[Selected passage Boundary: Start]
# Stray cat with broken leg



## beth1954 (May 19, 2004)

We have a stray cat in our backyard that we have been feeding for quite awhile. We have never been able to catch him to have him neutered.

I saw him this morning, and I'm pretty sure he has a broken leg. I tried to go out there to get him, but he ran away, got cornered and climbed up a 4 ft chain link fence and jumped down to the other side. I can't imagine the pain he must be in. 

Even if I could catch him, I wouldn't have the money to get his leg fixed, neutered, etc. I'm pretty sure it's broken, because when he does try to put weight on it, he just kind of falls to that side. 

I know you probably don't have any answers, I guess I just wanted a little TLC, ya know? My heart is breaking for him.....


----------



## Heidi n Q (Nov 22, 2006)

That is how we caught the feral cat I had been feeding in my barn. He had a broken leg and couldn't get away. We took him in and he was casted, given shots and neutered. Hubby made a kitty-hutch, similar to a rabbit hutch, with a litter box sunk into the floor. Then we moved him inside the house because it was too hot in the barn.
[Selected passage Boundary: End]
◆ Problem 1: Please print the part of the stray cat thread starting at "Even if I could" and ending at "in the barn.".
[Exercise material Boundary: Start]
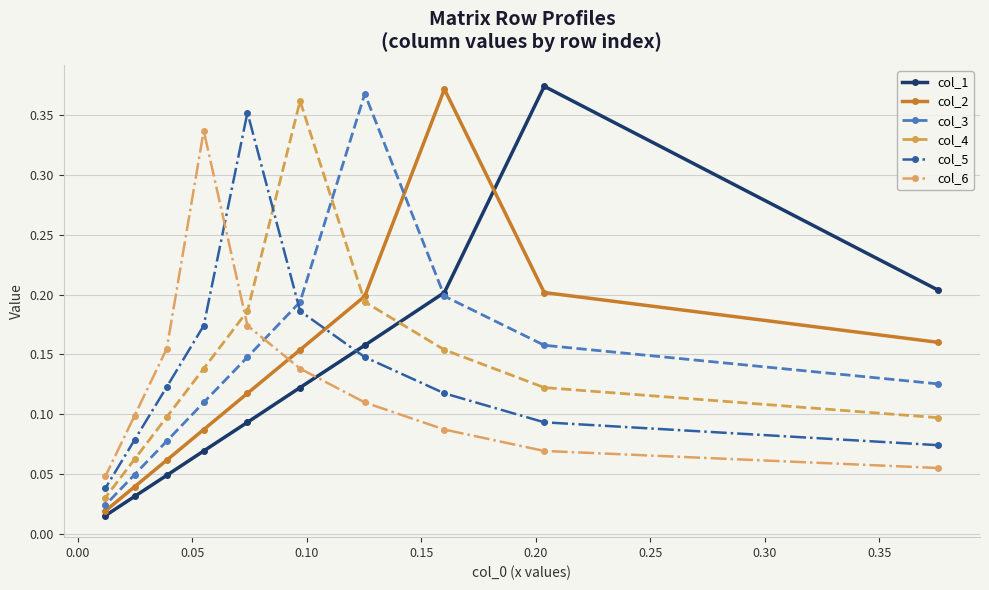

At how many categories does at least one series exceed 0?

10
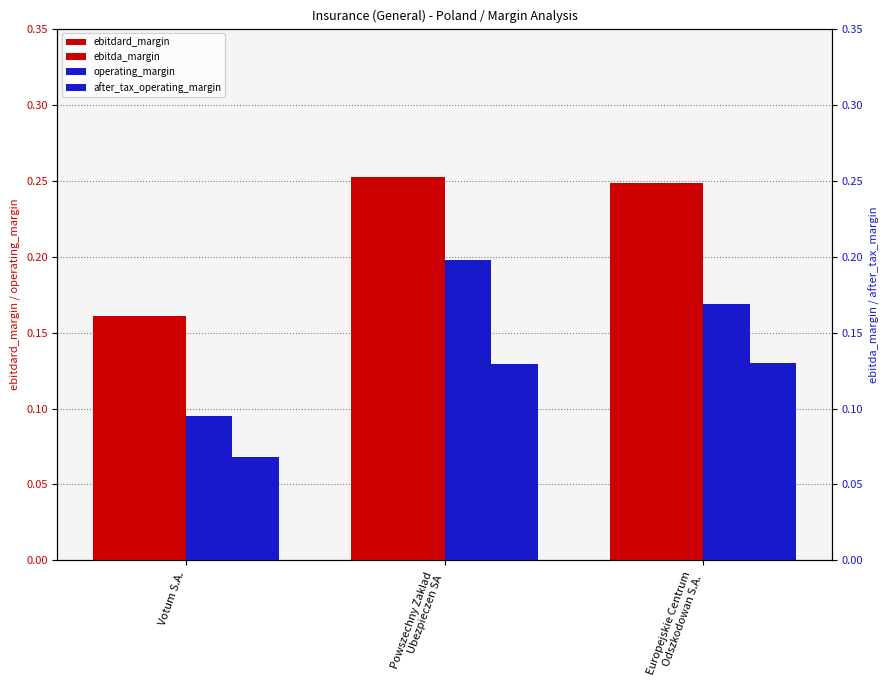

Between Europejskie Centrum
Odszkodowan S.A. and Votum S.A., which is larger?

Europejskie Centrum
Odszkodowan S.A.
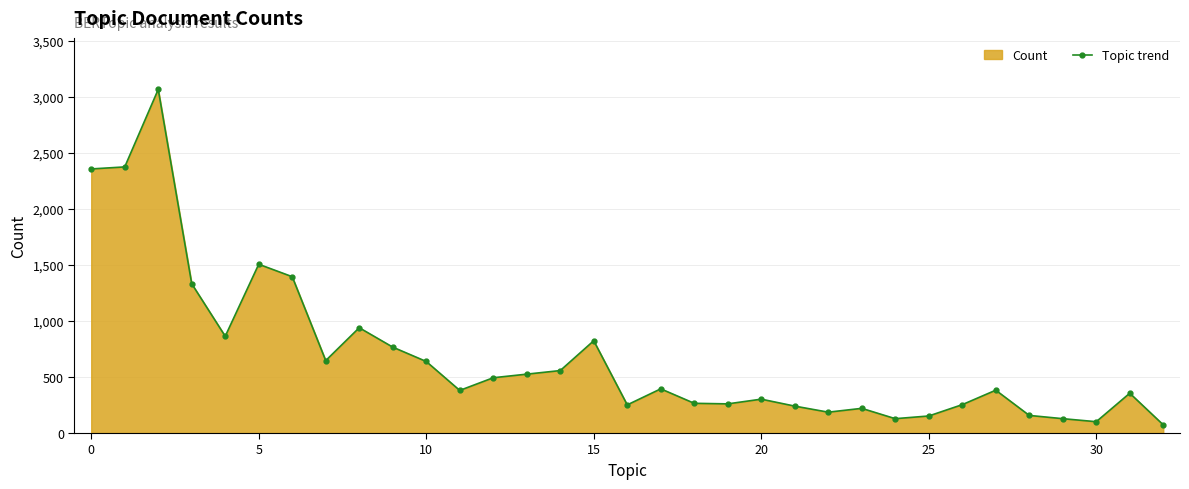

What is the maximum value shown in the chart?

3064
[Exercise material Boundary: End]
◆ Problem 2: Rewrite all the rows that follow the stray cat thread, switching "chart" to "graph" and keeping everything else the same. Leave the pictures out.

◆ Answer box 1:
Even if I could catch him, I wouldn't have the money to get his leg fixed, neutered, etc. I'm pretty sure it's broken, because when he does try to put weight on it, he just kind of falls to that side. 

I know you probably don't have any answers, I guess I just wanted a little TLC, ya know? My heart is breaking for him.....


----------



## Heidi n Q (Nov 22, 2006)

That is how we caught the feral cat I had been feeding in my barn. He had a broken leg and couldn't get away. We took him in and he was casted, given shots and neutered. Hubby made a kitty-hutch, similar to a rabbit hutch, with a litter box sunk into the floor. Then we moved him inside the house because it was too hot in the barn.

◆ Answer box 2:
At how many categories does at least one series exceed 0?

10

Between Europejskie Centrum
Odszkodowan S.A. and Votum S.A., which is larger?

Europejskie Centrum
Odszkodowan S.A.

What is the maximum value shown in the graph?

3064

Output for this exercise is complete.